START INFORMATION
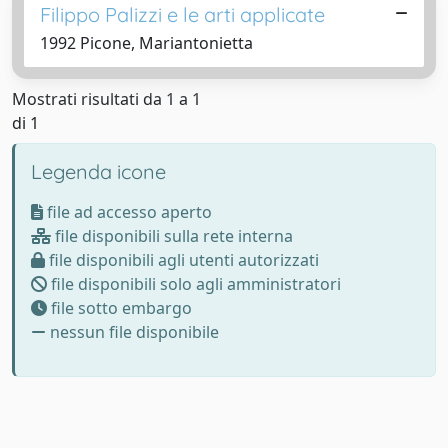
Filippo Palizzi e le arti applicate
1992 Picone, Mariantonietta
Mostrati risultati da 1 a 1
di 1
Legenda icone
file ad accesso aperto
file disponibili sulla rete interna
file disponibili agli utenti autorizzati
file disponibili solo agli amministratori
file sotto embargo
nessun file disponibile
END INFORMATION
*TASK STATEMENT*
Reproduce the text read from the records above line for line, and leave the pictures out of your answer.

*SOLUTION FOR THIS PROBLEM*
Filippo Palizzi e le arti applicate
1992 Picone, Mariantonietta
Mostrati risultati da 1 a 1
di 1
Legenda icone
file ad accesso aperto
file disponibili sulla rete interna
file disponibili agli utenti autorizzati
file disponibili solo agli amministratori
file sotto embargo
nessun file disponibile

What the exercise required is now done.